Máscara II, Ron Mueck no MAM - Rio de Janeiro |
Sentado próximo à proa, ele está
só e está nu. Ele é desproporcionalmente pequeno ou será o barco que é
desproporcionalmente grande? Não há remos,
nem leme, nem vela, nem mastro. Ele está à deriva, e os braços cruzados do
homem demonstram que ele sabe que não há o que fazer ou como lutar. Seu destino
e seu futuro escapam-lhe completamente ao controle. Olho mais uma vez para seu
rosto enrugado: um rosto quase familiar, que poderia ser do vizinho ou de um
velho professor, talvez de meu avô quando eu era criança. Estou preparado para
ver estampado naquele rosto o desespero ou a conformidade. Mas ele me desmente:
os olhos estão vivos e atentos, o pescoço um pouco esticado para diante, como
que tentando enxergar algo que está mais à frente e que ele não consegue ainda
distinguir o que é. Será o fim? Será a esperança?
Já o enorme casal sob o
guarda-sol colorido a princípio desperta pena. Eles são velhos. Estão em alguma
praia, provavelmente cercados de corpos jovens e firmes como os deles já foram,
mas nada indica que algum dia tenham sido belos. Os cabelos dele são ralos e os
dela são curtos e grisalhos. Nenhum sinal de vaidade, a não ser as grossas
alianças douradas, apertadas demais naqueles dedos nodosos que já foram mais
magros um dia. Ele repousa de costas na areia imaginária, a cabeça apoiada nas
pernas e nas varizes das pernas da companheira. Lembro-me, como contraponto, de
“O Beijo”, de Auguste Rodin, o jovem casal de formas perfeitas que se enlaça em
um beijo intenso e sensual, expressão perfeita e ideal do arrebatamento da
paixão. Mas, então, percebo que o velho senhor tem um quase imperceptível
sorriso no canto dos lábios, que transmite felicidade discreta e convicta, oposta
à dos selfies escancarados a que sou
submetido diariamente nas páginas das redes sociais. Contorno os dois e
descubro que o braço direito do homem, o cotovelo apoiado no chão, segura
delicadamente o braço de sua companheira. Procuro os olhos dela: cercados de
rugas, eles repousam ternos sobre a face do seu homem. Ele, distraído, não vê,
mas talvez possa pressenti-los. Os dois ultrapassaram a juventude e deixaram para
trás a paixão, essa bijuteria vistosa. Eles se amam.

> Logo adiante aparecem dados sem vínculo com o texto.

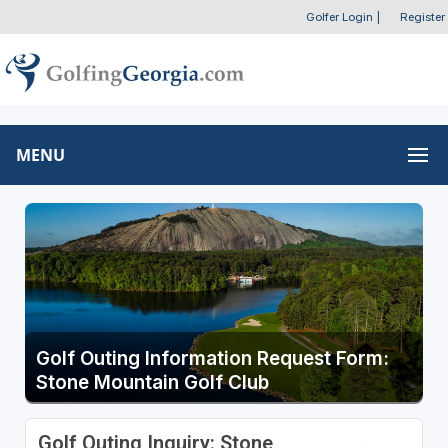
Golfer Login
|
Register
MENU
Golf Outing Information Request Form:
Stone Mountain Golf Club
Golf Outing Inquiry: Stone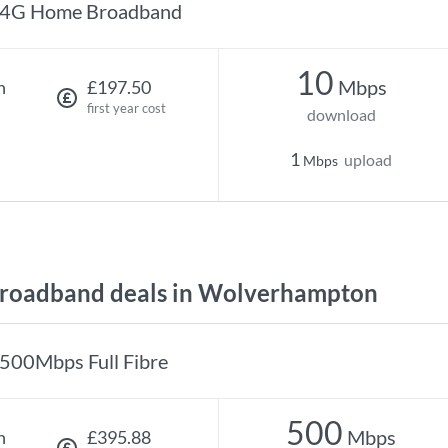
4G Home Broadband
10
Mbps
h
£197.50
first year cost
download
1
upload
Mbps
roadband deals in Wolverhampton
500Mbps Full Fibre
500
Mbps
h
£395.88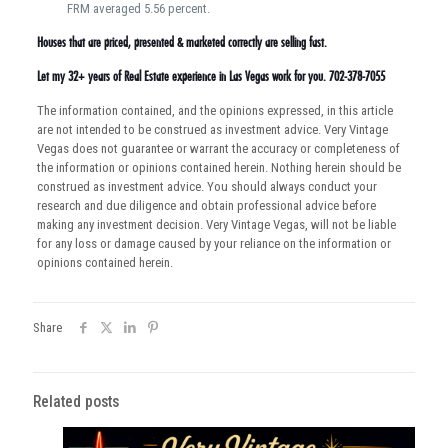
FRM averaged 5.56 percent.
Houses that are priced, presented & marketed correctly are selling fast.
Let my 32+ years of Real Estate experience in Las Vegas work for you. 702-378-7055
The information contained, and the opinions expressed, in this article
are not intended to be construed as investment advice. Very Vintage
Vegas does not guarantee or warrant the accuracy or completeness of
the information or opinions contained herein. Nothing herein should be
construed as investment advice. You should always conduct your
research and due diligence and obtain professional advice before
making any investment decision. Very Vintage Vegas, will not be liable
for any loss or damage caused by your reliance on the information or
opinions contained herein.
Share
Related posts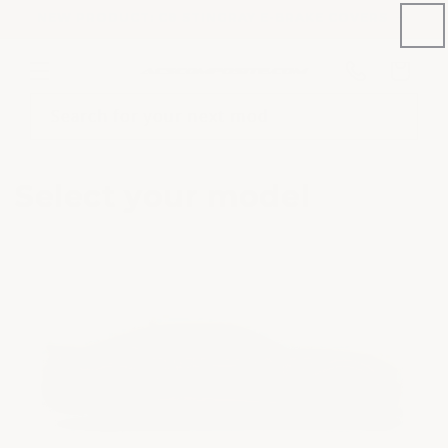
Skip to
NEW PRODUCT: C8 STINGRAY E-BRAKE COVERS
content
Phone
Cart
number
Search for your next mod
Select your model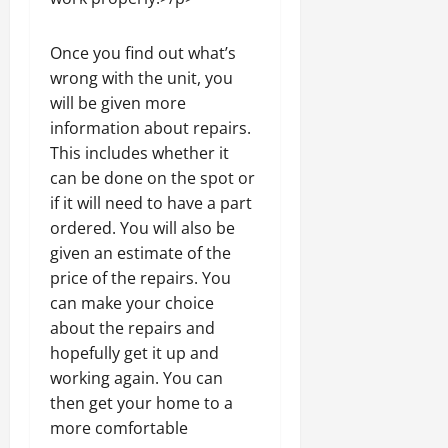
Once you find out what’s
wrong with the unit, you
will be given more
information about repairs.
This includes whether it
can be done on the spot or
if it will need to have a part
ordered. You will also be
given an estimate of the
price of the repairs. You
can make your choice
about the repairs and
hopefully get it up and
working again. You can
then get your home to a
more comfortable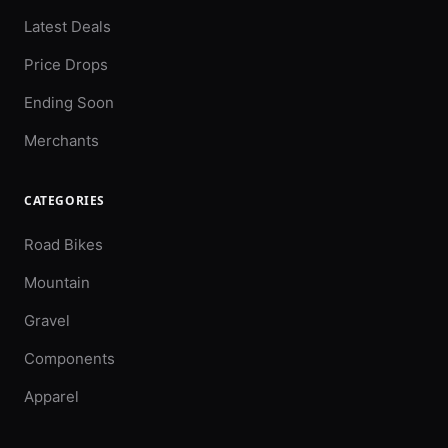
Latest Deals
Price Drops
Ending Soon
Merchants
CATEGORIES
Road Bikes
Mountain
Gravel
Components
Apparel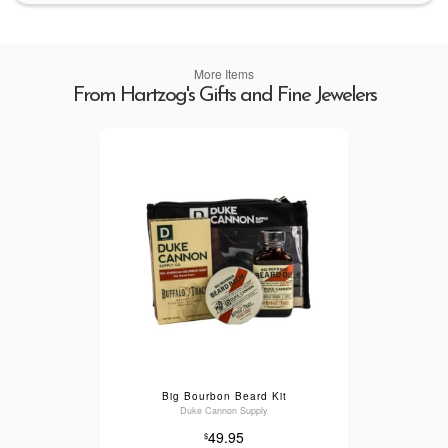
More Items
From Hartzog's Gifts and Fine Jewelers
Big Bourbon Beard Kit
Duke Cannon Supply
49.95
$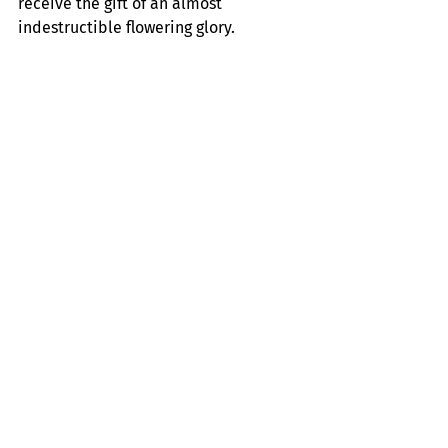
receive the gift of an almost 
indestructible flowering glory.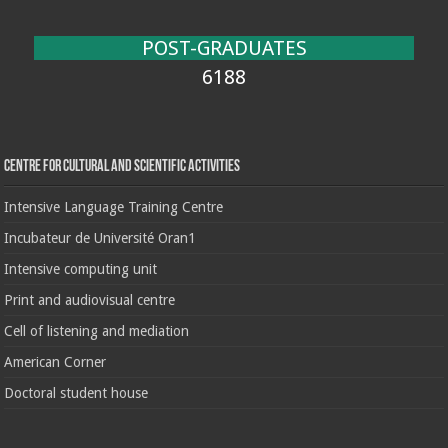
POST-GRADUATES
6188
Centre for cultural and scientific activities
Intensive Language Training Centre
Incubateur de Université Oran1
Intensive computing unit
Print and audiovisual centre
Cell of listening and mediation
American Corner
Doctoral student house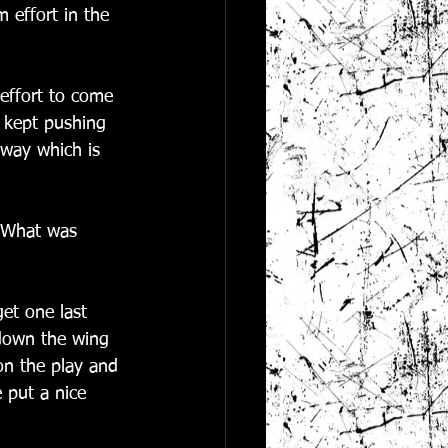
 effort in the 
 effort to come 
d kept pushing 
 way which is 
  What was 
et one last 
 down the wing 
on the play and 
 put a nice 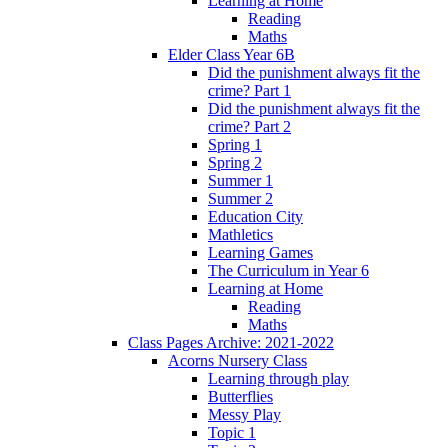
Learning at Home
Reading
Maths
Elder Class Year 6B
Did the punishment always fit the
crime? Part 1
Did the punishment always fit the
crime? Part 2
Spring 1
Spring 2
Summer 1
Summer 2
Education City
Mathletics
Learning Games
The Curriculum in Year 6
Learning at Home
Reading
Maths
Class Pages Archive: 2021-2022
Acorns Nursery Class
Learning through play
Butterflies
Messy Play
Topic 1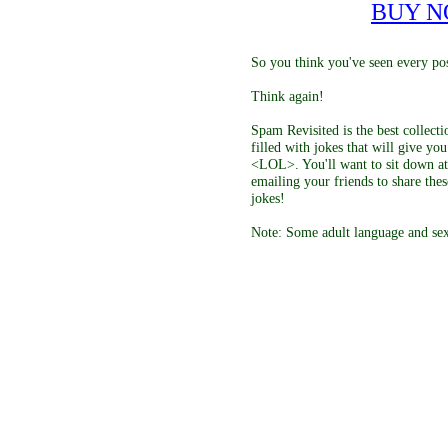
BUY 
So you think you've seen every pos
Think again!
Spam Revisited is the best collect
filled with jokes that will give y
<LOL>. You'll want to sit down at
emailing your friends to share thes
jokes!
Note: Some adult language and sex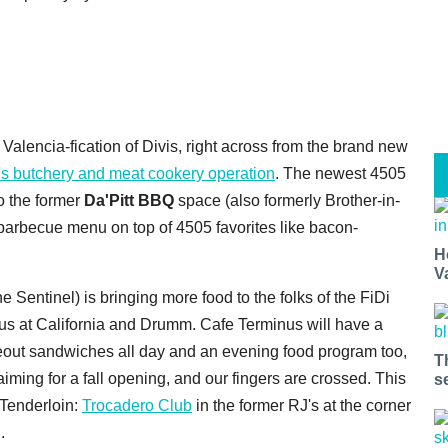
Valencia-fication of Divis, right across from the brand new
r's butchery and meat cookery operation
. The newest 4505
o the former
Da'Pitt BBQ
space (also formerly Brother-in-
barbecue menu on top of 4505 favorites like bacon-
H
V
Sentinel) is bringing more food to the folks of the FiDi
minus at California and Drumm. Cafe Terminus will have a
akeout sandwiches all day and an evening food program too,
T
aiming for a fall opening, and our fingers are crossed. This
s
 Tenderloin:
Trocadero Club
in the former RJ's at the corner
.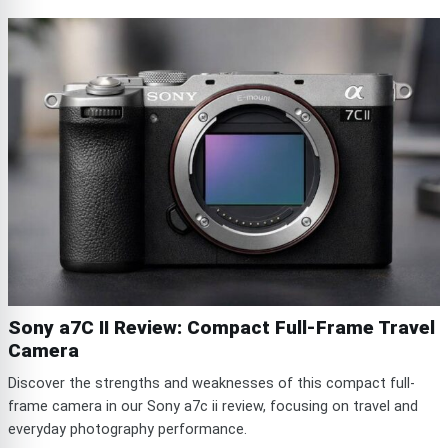
Sony a7C II Review: Compact Full-Frame Travel
Camera
Discover the strengths and weaknesses of this compact full-
frame camera in our Sony a7c ii review, focusing on travel and
everyday photography performance.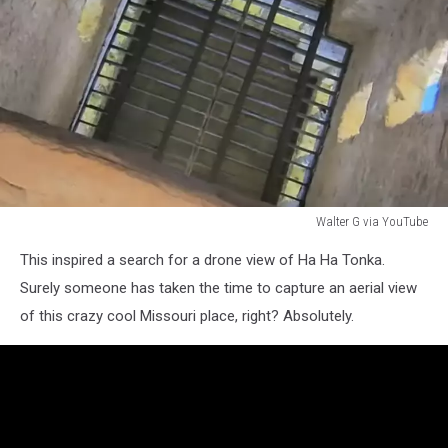
Walter G via YouTube
Walter
This inspired a search for a drone view of Ha Ha Tonka.
G
via
Surely someone has taken the time to capture an aerial view
YouTube
of this crazy cool Missouri place, right? Absolutely.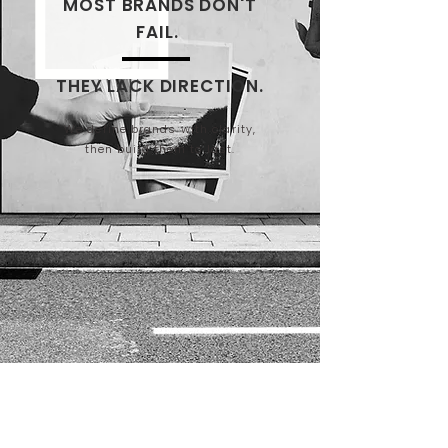
MOST BRANDS DON'T
FAIL.
THEY LACK DIRECTION.
We define brands with clarity,
then build them to last.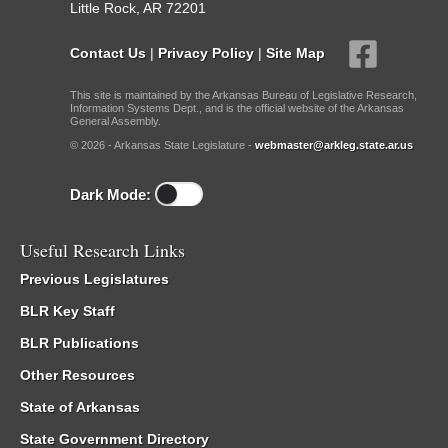
Little Rock, AR 72201
Contact Us
|
Privacy Policy
|
Site Map
This site is maintained by the Arkansas Bureau of Legislative Research,
Information Systems Dept., and is the official website of the Arkansas
General Assembly.
© 2026 - Arkansas State Legislature -
webmaster@arkleg.state.ar.us
Dark Mode:
Useful Research Links
Previous Legislatures
BLR Key Staff
BLR Publications
Other Resources
State of Arkansas
State Government Directory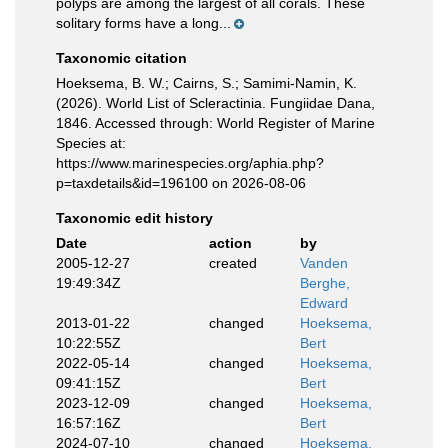
polyps are among the largest of all corals. These
solitary forms have a long...
Taxonomic citation
Hoeksema, B. W.; Cairns, S.; Samimi-Namin, K.
(2026). World List of Scleractinia. Fungiidae Dana,
1846. Accessed through: World Register of Marine
Species at:
https://www.marinespecies.org/aphia.php?
p=taxdetails&id=196100 on 2026-08-06
Taxonomic edit history
Date
action
by
2005-12-27
created
Vanden
19:49:34Z
Berghe,
Edward
2013-01-22
changed
Hoeksema,
10:22:55Z
Bert
2022-05-14
changed
Hoeksema,
09:41:15Z
Bert
2023-12-09
changed
Hoeksema,
16:57:16Z
Bert
2024-07-10
changed
Hoeksema,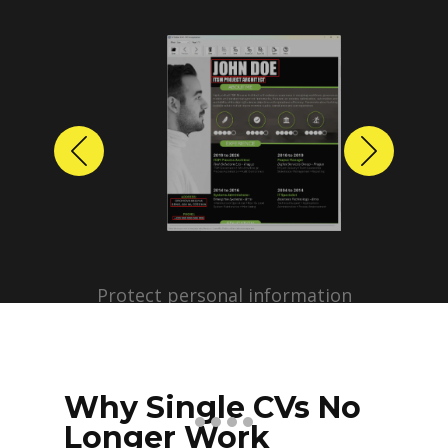
Previous
Next
Protect personal information
before sharing resumes.
Create anonymized candidate
profiles with just a few clicks.
Why Single CVs No
Longer Work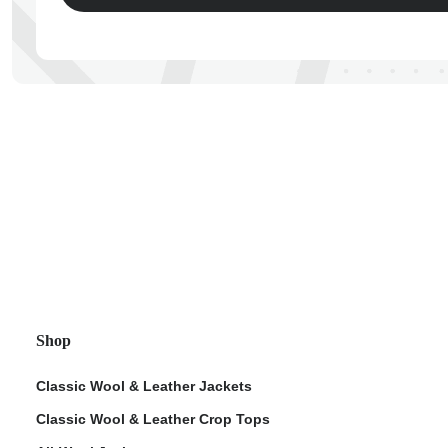
ps
Shop
Classic Wool & Leather Jackets
Classic Wool & Leather Crop Tops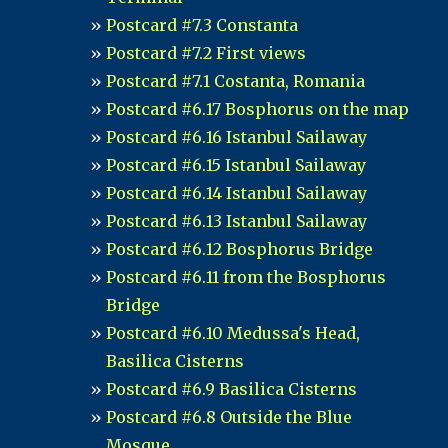
Postcard #7.3 Constanta
Postcard #7.2 First views
Postcard #7.1 Costanta, Romania
Postcard #6.17 Bosphorus on the map
Postcard #6.16 Istanbul Sailaway
Postcard #6.15 Istanbul Sailaway
Postcard #6.14 Istanbul Sailaway
Postcard #6.13 Istanbul Sailaway
Postcard #6.12 Bosphorus Bridge
Postcard #6.11 from the Bosphorus
Bridge
Postcard #6.10 Medussa's Head,
Basilica Cisterns
Postcard #6.9 Basilica Cisterns
Postcard #6.8 Outside the Blue
Mosque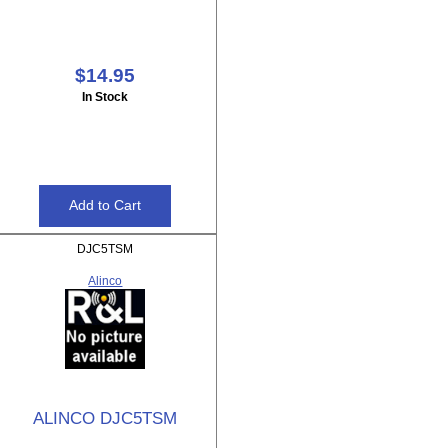
$14.95
In Stock
DJC5TSM
Alinco
ALINCO DJC5TSM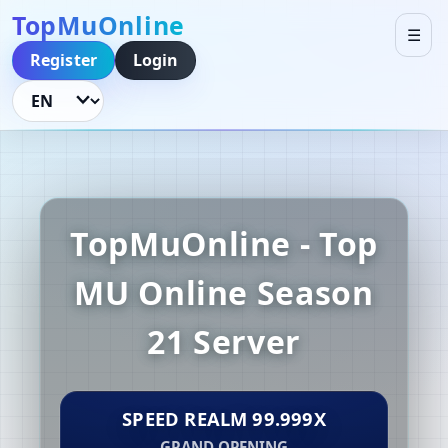
TopMuOnline
☰
Register
Login
Language
TopMuOnline - Top
MU Online Season
21 Server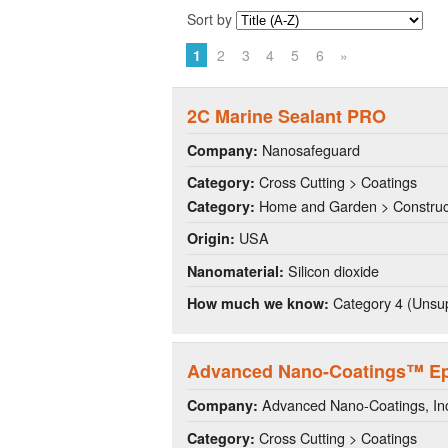
Sort by
1
2
3
4
5
6
»
2C Marine Sealant PRO
Nanosafeguard
Company:
Cross Cutting > Coatings
Category:
Home and Garden > Construct
Category:
USA
Origin:
Silicon dioxide
Nanomaterial:
Category 4 (Unsup
How much we know:
Advanced Nano-Coatings™ Ep
Advanced Nano-Coatings, I
Company:
Cross Cutting > Coatings
Category: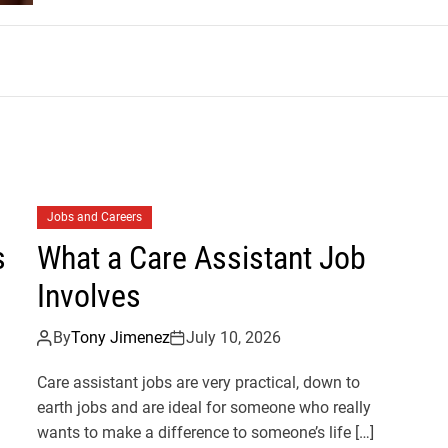
m
Jobs and Careers
s
What a Care Assistant Job
Involves
By
Tony Jimenez
July 10, 2026
Care assistant jobs are very practical, down to
earth jobs and are ideal for someone who really
wants to make a difference to someone’s life […]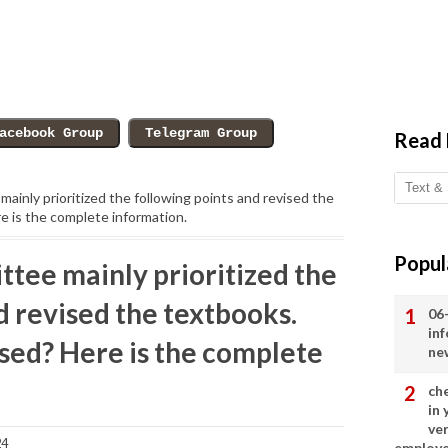
Read
ainly prioritized the following points and revised the
 is the complete information.
Popul
ttee mainly prioritized the
d revised the textbooks.
06
in
sed? Here is the complete
ne
ch
in
ve
24
employ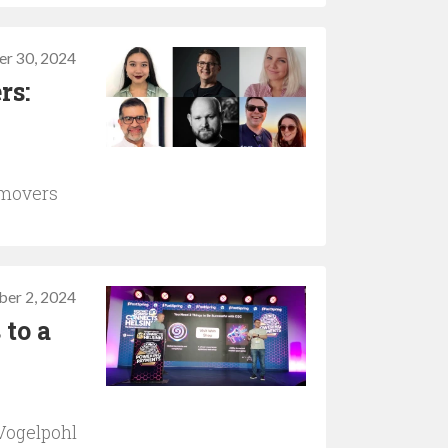
er 30, 2024
rs:
 movers
ber 2, 2024
 to a
Vogelpohl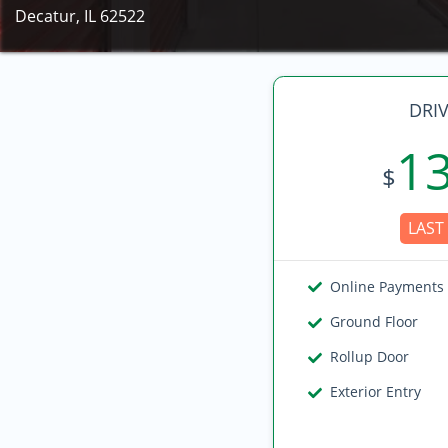
Decatur, IL 62522
DRIV
1
$
LAST 
Online Payments
Ground Floor
Rollup Door
Exterior Entry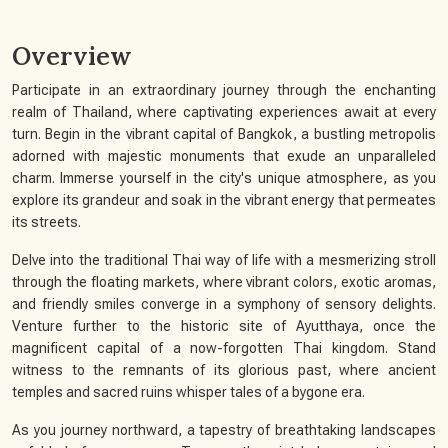
Overview
Participate in an extraordinary journey through the enchanting
realm of Thailand, where captivating experiences await at every
turn. Begin in the vibrant capital of Bangkok, a bustling metropolis
adorned with majestic monuments that exude an unparalleled
charm. Immerse yourself in the city's unique atmosphere, as you
explore its grandeur and soak in the vibrant energy that permeates
its streets.
Delve into the traditional Thai way of life with a mesmerizing stroll
through the floating markets, where vibrant colors, exotic aromas,
and friendly smiles converge in a symphony of sensory delights.
Venture further to the historic site of Ayutthaya, once the
magnificent capital of a now-forgotten Thai kingdom. Stand
witness to the remnants of its glorious past, where ancient
temples and sacred ruins whisper tales of a bygone era.
As you journey northward, a tapestry of breathtaking landscapes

E assim vou percorrendo uma a uma
as nove esculturas hiper-realistas de Ron Mueck. O realismo técnico, embora
impressionante, é acessório. O verdadeiro realismo está na capacidade de cada
uma delas transmitir uma humanidade que nos penetra sem pedir licença, como a
faca que penetrou o abdome do jovem negro de outra escultura: ele ergue a
camiseta ensanguentada e examina aturdido a ferida, sem entender como a vida
pode atingi-lo assim, tão profunda e inesperadamente.
Uma hora de pé na fila do lado de
fora do MAM, a sala lotada de visitantes, mas vale cada segundo. Vale mais:
vale o preço de uma ponte aérea, vale faltar a um dia ao serviço, vale ir
sozinho. Só não vale não ir ver Ron Mueck no MAM do Rio.